-- What is required --
Convert the stretch of rows from the line containing "collection date as typed: 31 Jul 2007" through the line containing "elevation (m): 764" into a numbered list, leaving out any blank lines.

Part of a data file:
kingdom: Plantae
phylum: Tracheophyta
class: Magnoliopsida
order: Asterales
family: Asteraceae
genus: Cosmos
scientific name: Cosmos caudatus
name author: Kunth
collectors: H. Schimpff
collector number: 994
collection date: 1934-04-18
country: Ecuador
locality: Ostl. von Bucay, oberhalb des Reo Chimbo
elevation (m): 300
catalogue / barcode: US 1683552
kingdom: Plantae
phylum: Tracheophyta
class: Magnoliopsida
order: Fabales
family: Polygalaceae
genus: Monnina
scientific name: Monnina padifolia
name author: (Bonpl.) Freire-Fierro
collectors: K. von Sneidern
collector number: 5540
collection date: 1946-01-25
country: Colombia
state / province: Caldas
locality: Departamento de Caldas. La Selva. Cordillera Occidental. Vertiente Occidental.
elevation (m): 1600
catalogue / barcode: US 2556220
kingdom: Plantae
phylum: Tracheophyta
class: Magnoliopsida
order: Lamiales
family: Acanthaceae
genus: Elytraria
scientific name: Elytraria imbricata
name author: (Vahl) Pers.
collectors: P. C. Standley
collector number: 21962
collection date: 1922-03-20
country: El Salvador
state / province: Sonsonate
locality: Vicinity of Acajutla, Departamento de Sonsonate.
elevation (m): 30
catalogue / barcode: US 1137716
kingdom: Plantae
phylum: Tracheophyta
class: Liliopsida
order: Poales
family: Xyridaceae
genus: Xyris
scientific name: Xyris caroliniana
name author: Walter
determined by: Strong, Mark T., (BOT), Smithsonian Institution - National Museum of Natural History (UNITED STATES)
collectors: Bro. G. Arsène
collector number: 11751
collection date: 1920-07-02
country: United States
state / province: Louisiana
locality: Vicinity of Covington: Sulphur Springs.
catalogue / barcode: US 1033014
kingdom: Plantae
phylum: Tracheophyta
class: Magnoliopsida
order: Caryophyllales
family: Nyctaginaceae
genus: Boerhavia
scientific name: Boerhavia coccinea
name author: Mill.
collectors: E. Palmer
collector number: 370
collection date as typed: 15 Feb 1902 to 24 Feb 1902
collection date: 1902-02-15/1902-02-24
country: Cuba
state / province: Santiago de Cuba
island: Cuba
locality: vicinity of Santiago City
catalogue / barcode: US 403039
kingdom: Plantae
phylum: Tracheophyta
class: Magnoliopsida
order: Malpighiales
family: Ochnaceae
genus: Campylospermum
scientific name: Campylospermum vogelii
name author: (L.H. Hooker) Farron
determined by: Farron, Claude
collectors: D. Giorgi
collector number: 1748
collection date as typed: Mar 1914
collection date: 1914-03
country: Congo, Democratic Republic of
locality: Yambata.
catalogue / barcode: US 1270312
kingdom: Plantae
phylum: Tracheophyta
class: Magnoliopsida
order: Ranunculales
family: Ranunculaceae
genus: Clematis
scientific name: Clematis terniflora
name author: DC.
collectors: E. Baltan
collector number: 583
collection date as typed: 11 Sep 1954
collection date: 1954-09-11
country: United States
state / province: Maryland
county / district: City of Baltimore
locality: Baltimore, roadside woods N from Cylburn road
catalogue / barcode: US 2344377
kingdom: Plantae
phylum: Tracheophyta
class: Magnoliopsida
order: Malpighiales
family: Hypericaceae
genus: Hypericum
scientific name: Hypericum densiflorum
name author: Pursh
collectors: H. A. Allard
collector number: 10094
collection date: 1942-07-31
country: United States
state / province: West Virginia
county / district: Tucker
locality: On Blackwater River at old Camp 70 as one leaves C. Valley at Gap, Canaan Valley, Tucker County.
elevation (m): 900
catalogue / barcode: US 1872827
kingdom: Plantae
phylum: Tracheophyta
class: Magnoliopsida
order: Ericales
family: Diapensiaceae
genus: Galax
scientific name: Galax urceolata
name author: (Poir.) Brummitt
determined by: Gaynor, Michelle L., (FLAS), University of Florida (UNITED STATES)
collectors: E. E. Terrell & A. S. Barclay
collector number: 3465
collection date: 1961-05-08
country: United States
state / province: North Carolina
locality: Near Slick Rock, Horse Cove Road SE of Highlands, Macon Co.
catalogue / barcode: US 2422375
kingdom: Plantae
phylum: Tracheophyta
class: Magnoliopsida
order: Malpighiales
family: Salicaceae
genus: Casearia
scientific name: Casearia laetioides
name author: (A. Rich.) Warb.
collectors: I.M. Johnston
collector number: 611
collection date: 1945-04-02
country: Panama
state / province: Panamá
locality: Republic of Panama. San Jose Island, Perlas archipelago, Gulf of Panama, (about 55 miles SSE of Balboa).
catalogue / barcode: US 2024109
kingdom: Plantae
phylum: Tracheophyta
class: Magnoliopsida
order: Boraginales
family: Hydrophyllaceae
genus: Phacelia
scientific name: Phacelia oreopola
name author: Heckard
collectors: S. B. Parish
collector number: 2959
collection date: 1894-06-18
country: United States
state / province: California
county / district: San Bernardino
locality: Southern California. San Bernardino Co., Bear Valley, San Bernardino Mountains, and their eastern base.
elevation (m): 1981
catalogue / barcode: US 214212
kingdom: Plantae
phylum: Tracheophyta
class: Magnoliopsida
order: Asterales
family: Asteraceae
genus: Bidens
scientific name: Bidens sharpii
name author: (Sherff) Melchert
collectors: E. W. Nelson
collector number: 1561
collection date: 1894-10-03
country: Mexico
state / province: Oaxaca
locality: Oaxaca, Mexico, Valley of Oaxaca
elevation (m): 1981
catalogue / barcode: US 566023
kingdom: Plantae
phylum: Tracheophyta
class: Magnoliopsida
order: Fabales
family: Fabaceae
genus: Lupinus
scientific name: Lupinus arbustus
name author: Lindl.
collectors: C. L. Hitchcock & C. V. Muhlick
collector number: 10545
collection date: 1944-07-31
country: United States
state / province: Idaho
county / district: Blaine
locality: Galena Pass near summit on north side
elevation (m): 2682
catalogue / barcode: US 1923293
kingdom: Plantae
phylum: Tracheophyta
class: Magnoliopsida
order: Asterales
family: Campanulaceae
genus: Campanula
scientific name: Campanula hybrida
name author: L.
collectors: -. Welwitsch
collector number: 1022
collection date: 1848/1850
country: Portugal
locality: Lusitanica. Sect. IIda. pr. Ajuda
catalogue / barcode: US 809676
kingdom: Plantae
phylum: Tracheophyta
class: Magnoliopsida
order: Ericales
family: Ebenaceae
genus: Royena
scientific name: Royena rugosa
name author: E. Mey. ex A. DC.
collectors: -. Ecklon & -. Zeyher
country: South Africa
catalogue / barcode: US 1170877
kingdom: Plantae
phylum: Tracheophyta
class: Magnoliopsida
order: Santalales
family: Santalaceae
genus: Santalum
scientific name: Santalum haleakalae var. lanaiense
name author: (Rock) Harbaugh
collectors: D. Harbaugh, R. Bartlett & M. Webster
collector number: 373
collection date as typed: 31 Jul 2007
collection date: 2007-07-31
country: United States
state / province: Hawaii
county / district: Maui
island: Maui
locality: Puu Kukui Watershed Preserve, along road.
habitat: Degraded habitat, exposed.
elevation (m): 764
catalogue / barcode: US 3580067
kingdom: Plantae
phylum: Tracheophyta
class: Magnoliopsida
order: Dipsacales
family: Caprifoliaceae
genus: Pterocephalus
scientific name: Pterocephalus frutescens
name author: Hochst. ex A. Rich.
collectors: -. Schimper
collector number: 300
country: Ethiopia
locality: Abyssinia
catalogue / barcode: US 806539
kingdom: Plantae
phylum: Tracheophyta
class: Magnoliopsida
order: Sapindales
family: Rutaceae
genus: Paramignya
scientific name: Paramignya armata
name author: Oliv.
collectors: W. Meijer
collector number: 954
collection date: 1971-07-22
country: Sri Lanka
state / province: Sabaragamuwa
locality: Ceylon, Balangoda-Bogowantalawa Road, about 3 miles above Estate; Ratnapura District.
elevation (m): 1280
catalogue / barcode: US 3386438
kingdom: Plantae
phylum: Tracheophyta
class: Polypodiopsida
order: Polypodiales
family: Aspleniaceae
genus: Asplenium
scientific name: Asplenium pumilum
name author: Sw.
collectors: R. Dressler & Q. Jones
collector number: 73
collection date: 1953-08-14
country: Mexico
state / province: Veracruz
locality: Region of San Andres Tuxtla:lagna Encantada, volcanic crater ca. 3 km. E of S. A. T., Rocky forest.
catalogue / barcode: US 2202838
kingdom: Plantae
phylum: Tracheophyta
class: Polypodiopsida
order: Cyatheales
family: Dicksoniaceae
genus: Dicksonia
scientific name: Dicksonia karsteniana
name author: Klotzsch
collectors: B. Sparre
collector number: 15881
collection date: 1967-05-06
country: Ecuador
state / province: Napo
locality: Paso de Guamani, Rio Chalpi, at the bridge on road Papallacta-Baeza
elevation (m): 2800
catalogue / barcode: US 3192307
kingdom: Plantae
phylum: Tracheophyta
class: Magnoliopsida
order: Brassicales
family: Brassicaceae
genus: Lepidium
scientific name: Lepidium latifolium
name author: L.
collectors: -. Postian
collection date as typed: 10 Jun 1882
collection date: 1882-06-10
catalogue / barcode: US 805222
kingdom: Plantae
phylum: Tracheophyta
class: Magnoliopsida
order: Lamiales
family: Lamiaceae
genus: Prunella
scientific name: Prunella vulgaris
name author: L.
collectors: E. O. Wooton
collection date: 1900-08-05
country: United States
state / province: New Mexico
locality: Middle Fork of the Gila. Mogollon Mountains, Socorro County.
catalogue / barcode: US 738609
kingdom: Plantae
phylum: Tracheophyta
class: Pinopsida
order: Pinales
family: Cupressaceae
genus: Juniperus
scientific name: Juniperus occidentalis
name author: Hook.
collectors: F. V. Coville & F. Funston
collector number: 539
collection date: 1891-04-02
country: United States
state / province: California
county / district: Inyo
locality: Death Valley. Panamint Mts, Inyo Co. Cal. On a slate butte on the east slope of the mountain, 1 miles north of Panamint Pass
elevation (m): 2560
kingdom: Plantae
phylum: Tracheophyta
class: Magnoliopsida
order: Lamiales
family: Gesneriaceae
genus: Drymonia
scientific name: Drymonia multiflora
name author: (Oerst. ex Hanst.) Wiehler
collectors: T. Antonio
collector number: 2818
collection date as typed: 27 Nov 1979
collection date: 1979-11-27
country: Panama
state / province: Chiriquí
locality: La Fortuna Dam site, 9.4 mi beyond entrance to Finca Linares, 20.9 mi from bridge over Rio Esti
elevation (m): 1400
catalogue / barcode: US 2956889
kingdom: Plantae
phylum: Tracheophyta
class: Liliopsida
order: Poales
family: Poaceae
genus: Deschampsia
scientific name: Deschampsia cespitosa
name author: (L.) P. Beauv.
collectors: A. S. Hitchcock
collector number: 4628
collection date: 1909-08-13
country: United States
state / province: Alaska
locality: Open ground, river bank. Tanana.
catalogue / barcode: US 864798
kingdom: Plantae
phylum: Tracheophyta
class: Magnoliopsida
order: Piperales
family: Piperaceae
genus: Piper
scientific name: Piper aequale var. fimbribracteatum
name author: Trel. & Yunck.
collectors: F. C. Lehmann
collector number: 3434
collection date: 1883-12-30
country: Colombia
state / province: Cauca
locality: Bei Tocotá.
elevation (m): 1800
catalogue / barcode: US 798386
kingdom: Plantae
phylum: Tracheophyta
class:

-- Task result --
1. collection date as typed: 31 Jul 2007
2. collection date: 2007-07-31
3. country: United States
4. state / province: Hawaii
5. county / district: Maui
6. island: Maui
7. locality: Puu Kukui Watershed Preserve, along road.
8. habitat: Degraded habitat, exposed.
9. elevation (m): 764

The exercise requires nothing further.